*Given text*:
[Start of Attachment]
On the other hand, if you're planning on staying someplace for a while, forget about packing a scope and ship it instead! Most hotels will hold packages for you at the front desk. If you’re going to a remote location, try shipping to one of those packaging stores (like the "UPS Store"); these will generally receive and hold packages for a small fee, if any. This way you can ship a larger scope than you’d be able to carry on a plane and saves the hassle of dealing with large cartons at airports (and unpacking and explaining a strange metal tube to airport security). Be sure to save all the packaging that your scope arrives in — you’ll have a ready-made shipping container if the need arises.
Whether By Land or Air
If you’ve already got a telescope, regardless of its size, by all means consider taking it along on your next road trip — especially if you’ll be camping or visiting a site with dark skies. My rule of thumb: if you can carry it, and if it’ll fit in the trunk, bring it! If you’re going by car, you’ll be tempted to wait until everything else is packed before seeing if the telescope will fit. Instead, try putting it (and its padding) in first and then fitting your luggage around it. This lets you take out your luggage first when you reach your destination — an important hassle-saver at the end of a day of driving.
[End of Attachment]
*Extracted data*:
[Start of Attachment]
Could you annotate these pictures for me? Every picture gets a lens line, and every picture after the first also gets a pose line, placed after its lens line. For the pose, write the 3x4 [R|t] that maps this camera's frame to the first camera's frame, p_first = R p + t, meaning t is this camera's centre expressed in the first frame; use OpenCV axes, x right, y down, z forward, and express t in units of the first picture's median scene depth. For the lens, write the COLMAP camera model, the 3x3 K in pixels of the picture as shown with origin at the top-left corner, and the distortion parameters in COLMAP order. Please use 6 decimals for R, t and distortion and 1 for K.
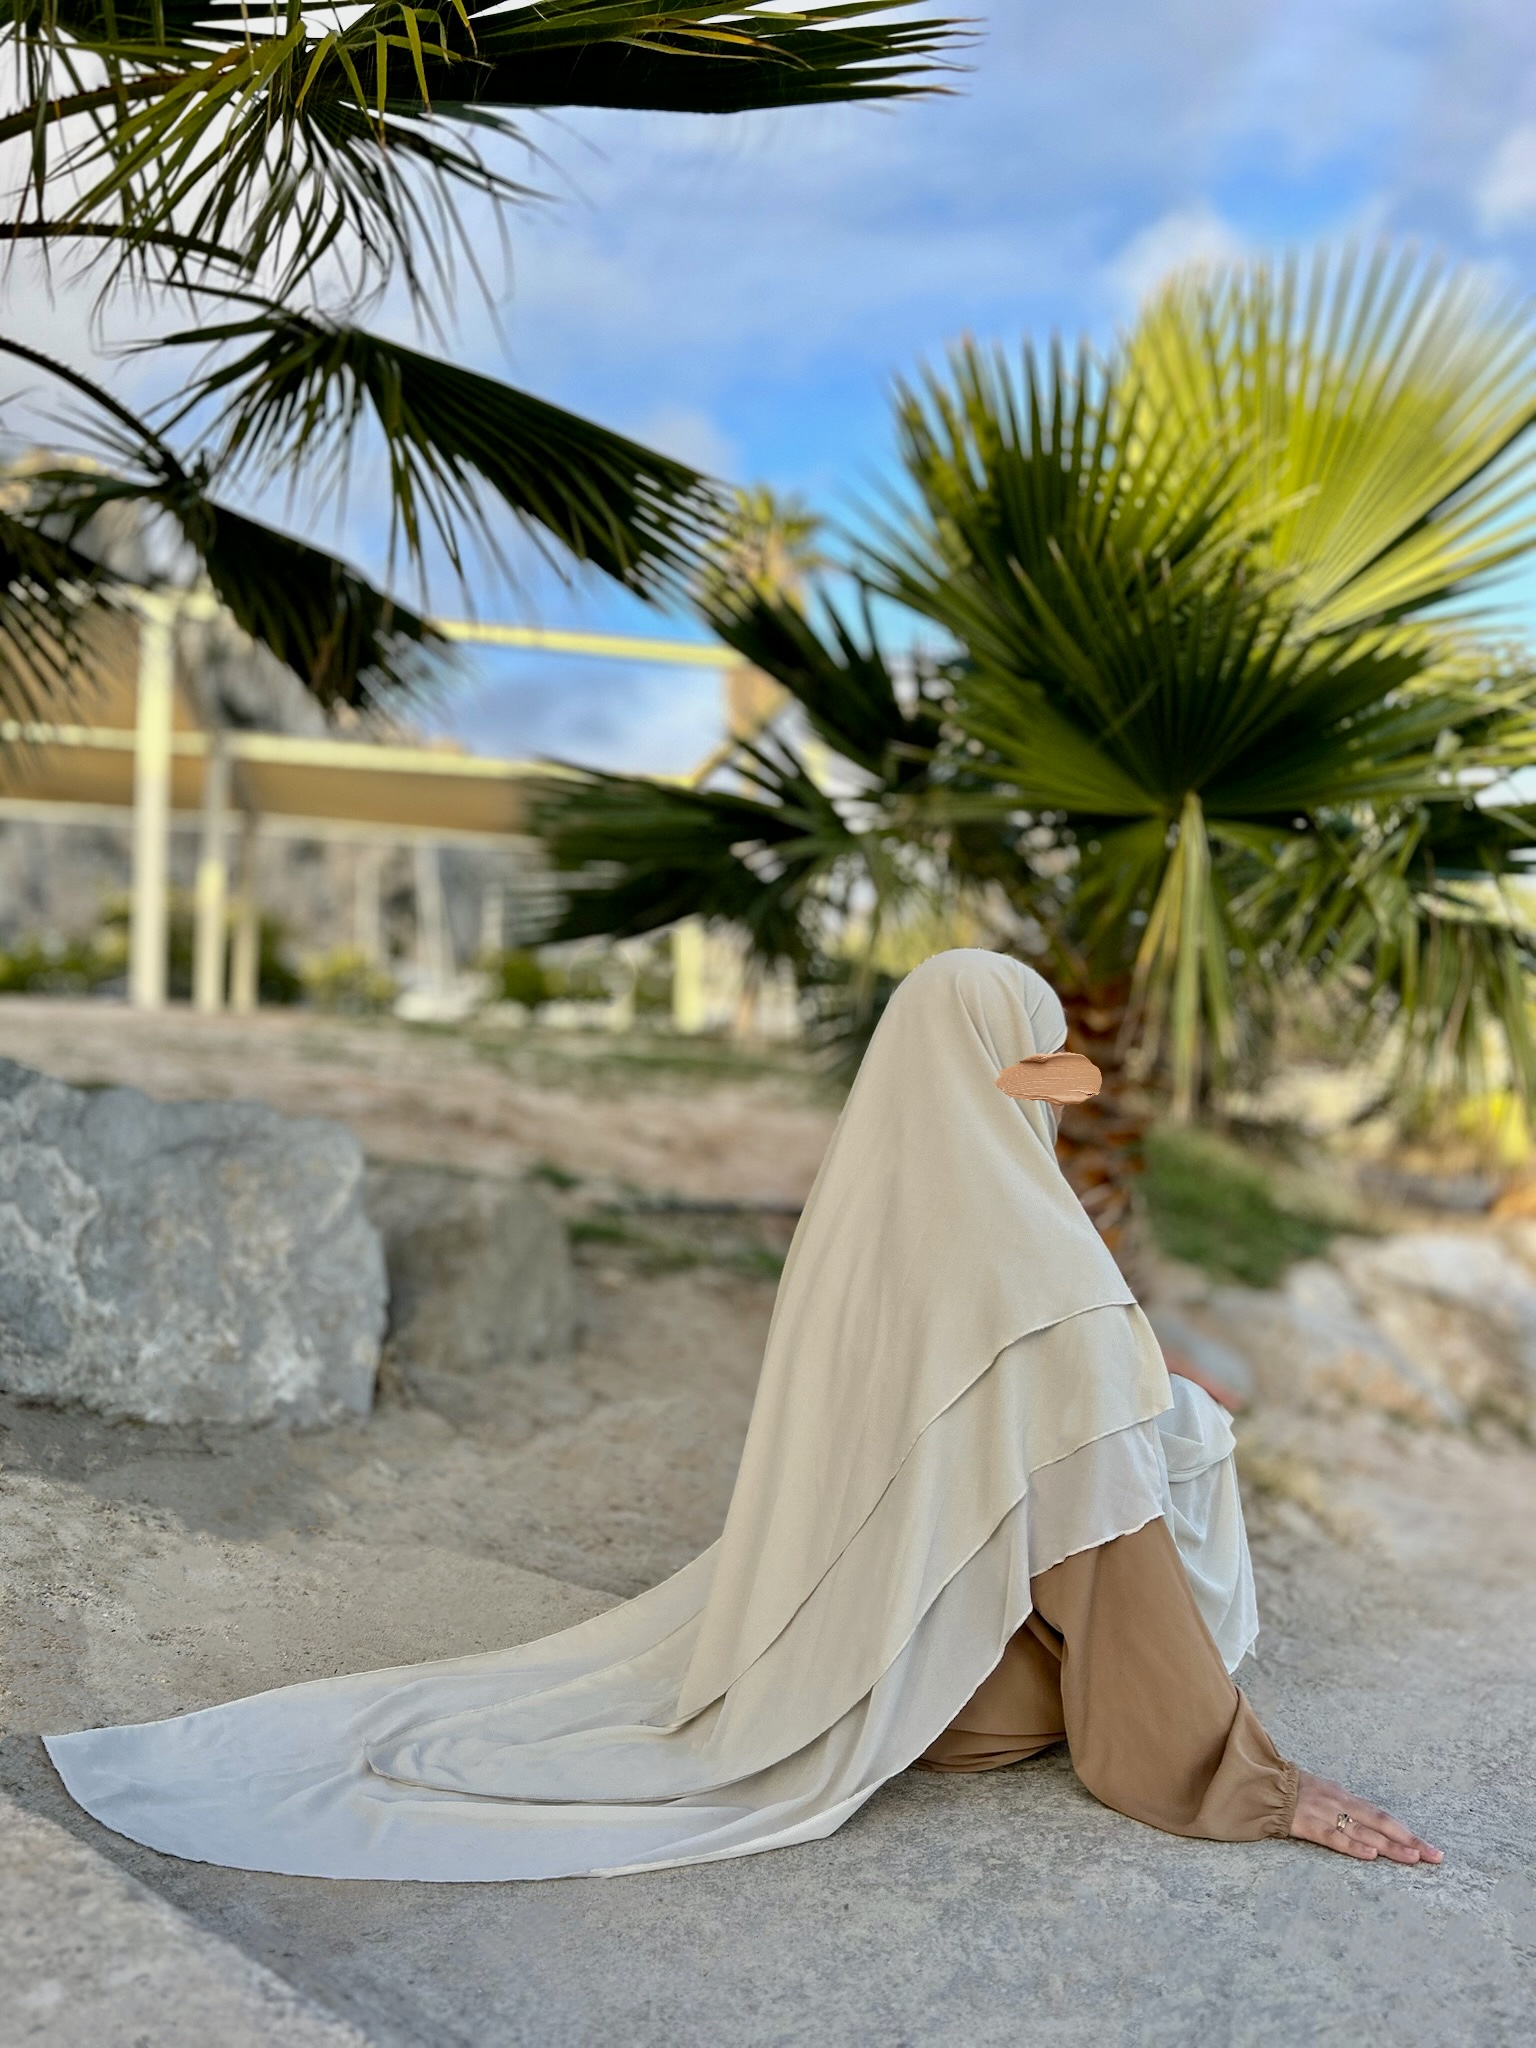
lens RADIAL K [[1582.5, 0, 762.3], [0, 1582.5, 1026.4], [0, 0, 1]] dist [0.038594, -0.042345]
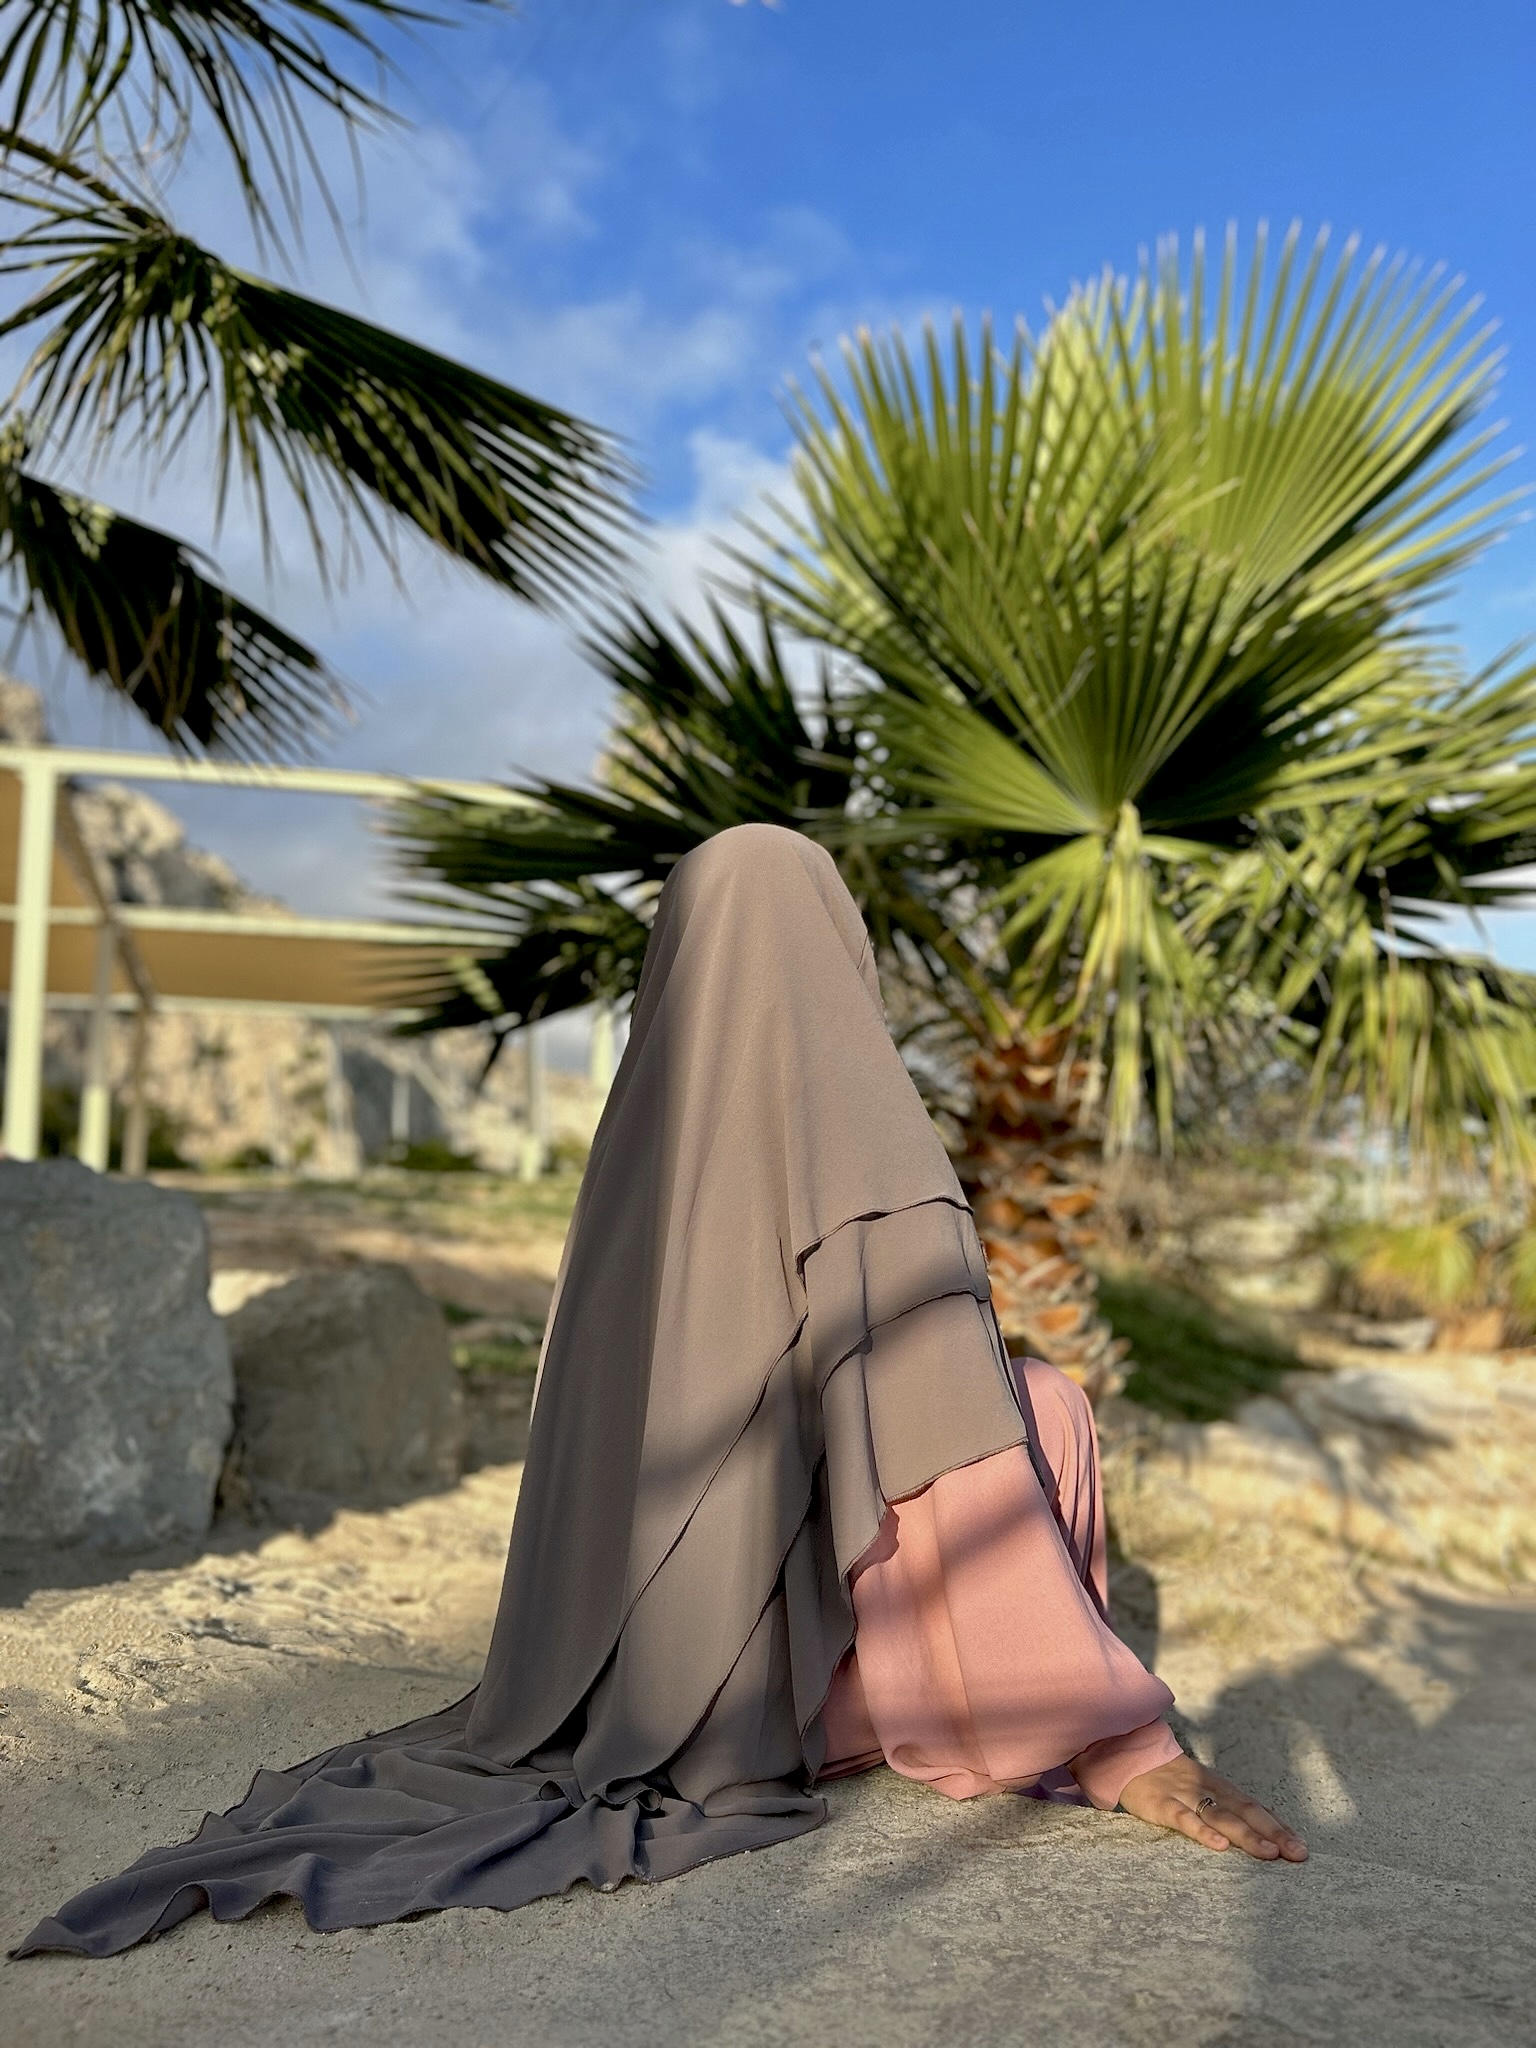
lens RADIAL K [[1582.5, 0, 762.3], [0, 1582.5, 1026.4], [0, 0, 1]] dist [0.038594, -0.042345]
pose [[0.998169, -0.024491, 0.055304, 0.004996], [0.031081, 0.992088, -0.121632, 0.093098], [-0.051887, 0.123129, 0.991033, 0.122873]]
[End of Attachment]
[Start of Attachment]
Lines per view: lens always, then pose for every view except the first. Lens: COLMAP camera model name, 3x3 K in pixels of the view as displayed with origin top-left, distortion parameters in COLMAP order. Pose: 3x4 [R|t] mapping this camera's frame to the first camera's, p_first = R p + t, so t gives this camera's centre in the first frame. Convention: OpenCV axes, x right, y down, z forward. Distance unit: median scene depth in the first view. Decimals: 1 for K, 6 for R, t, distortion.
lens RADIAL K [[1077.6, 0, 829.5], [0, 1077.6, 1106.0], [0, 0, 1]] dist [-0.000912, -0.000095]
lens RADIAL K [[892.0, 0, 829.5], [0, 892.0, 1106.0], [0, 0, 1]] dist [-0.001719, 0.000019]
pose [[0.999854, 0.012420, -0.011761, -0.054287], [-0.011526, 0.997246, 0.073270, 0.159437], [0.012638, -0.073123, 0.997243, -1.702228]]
[End of Attachment]
*Questions to answer*:
**1)** In the text on traveling with a telescope, why does the author suggest putting the telescope in the car before the luggage? Answer in one to three sentences.
**2)** Please carry the text on traveling with a telescope forward from its last sentence.

*Answers to each task*:
**1)** Loading the telescope and its padding first lets you take out your luggage first when you reach your destination. The author calls this an important hassle-saver at the end of a day of driving.

**2)**
If you’re flying, find out about your airline’s luggage restrictions in advance. Carryons are usually limited to one 22-by-14-by-9-inch bag and one other personal item, like a small knapsack or computer case. I used to sidestep these rules all the time, but those days are long gone. If your bag is too large, assume that you’ll have to check it — and you’ll want to think twice about checking any easy-to-damage item like a telescope. If you would feel uncomfortable throwing the package around, it doesn't belong in airline luggage.
And be aware of the weight limits. I was once charged a fee because one of my equipment cases was over the 50-pound-per-item maximum. Had I split the gear between two smaller cases, I would have escaped the fee! The moral? Call the airline beforehand to find what policies apply.
Finally, if you're taking a scope out of the country, make sure you either register it with Customs before leaving, or bring along receipts to prove that you bought the gear locally. You don't want to have to pay an import duty on something you didn't buy on the trip!
Small Scopes Deliver Big Views
Next to "What kind of telescope should I buy?" I most often hear, "What can I see with it?" From your backyard or driveway, many small scopes with apertures between 70 and 114 millimeters ( 2.7 and 4.5 inches) can keep you busy star-gazing for a long time. More specifically, they’ll all show you
- hundreds of craters on the Moon
- Saturn’s rings (and perhaps a couple of its moons)
- Jupiter’s main cloud belts and its four big moons
- Mars as a tiny reddish disk (when it's near Earth)
- Venus going through phases (as the Moon does)
- sunspots (using a safe solar filter)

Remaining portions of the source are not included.